> PROBLEM TO WORK ON
The records underneath are to be printed in full and exactly, with no pictures carried over.

> DATA UNDER STUDY
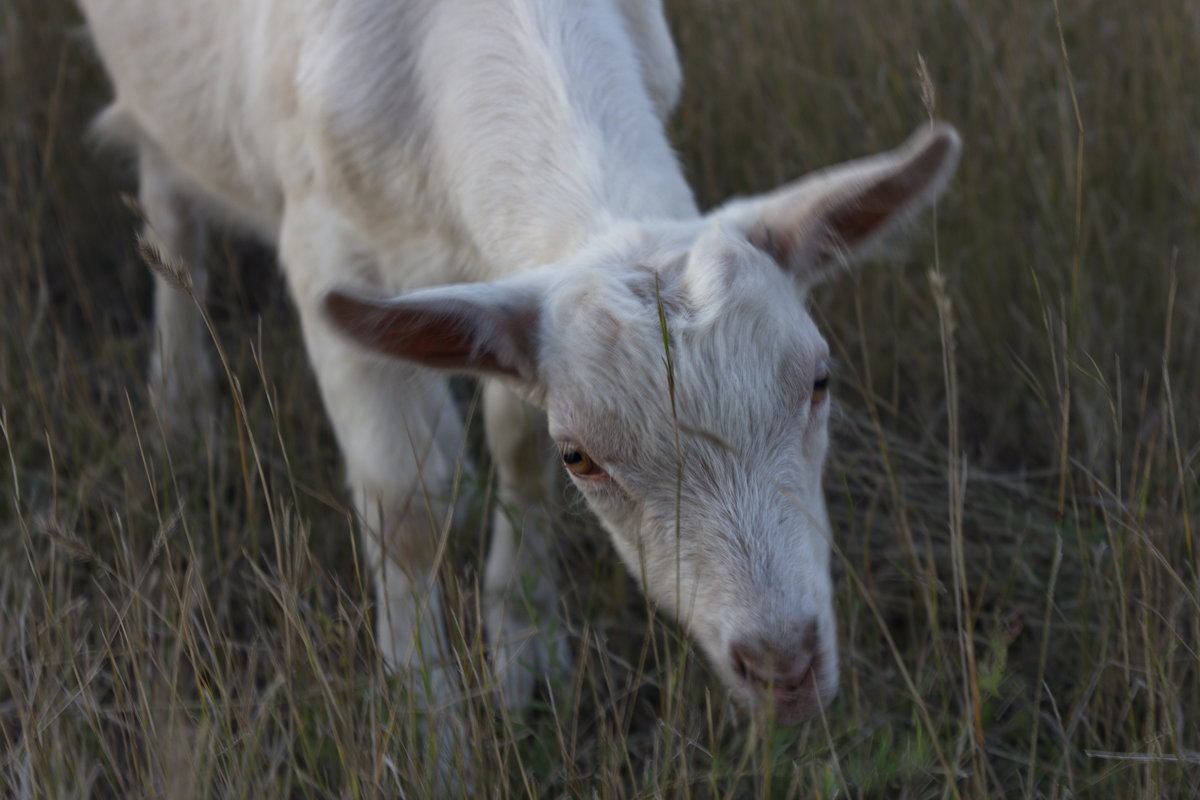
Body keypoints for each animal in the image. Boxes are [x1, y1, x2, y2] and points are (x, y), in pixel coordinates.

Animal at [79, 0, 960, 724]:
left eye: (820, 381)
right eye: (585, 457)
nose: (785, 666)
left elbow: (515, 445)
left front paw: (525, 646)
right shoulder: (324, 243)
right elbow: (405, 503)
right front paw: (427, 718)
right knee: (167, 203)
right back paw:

> ANSWER TO THIS EXERCISE
Body keypoints for each animal in the image. Boxes are [x1, y1, x2, y2] and points are (x, y), in pixel coordinates.

Animal at [79, 0, 960, 724]:
left eye: (820, 381)
right eye: (585, 457)
nose: (785, 666)
left elbow: (515, 445)
left front paw: (525, 646)
right shoulder: (324, 243)
right elbow: (405, 503)
right front paw: (427, 718)
right knee: (167, 203)
right back paw:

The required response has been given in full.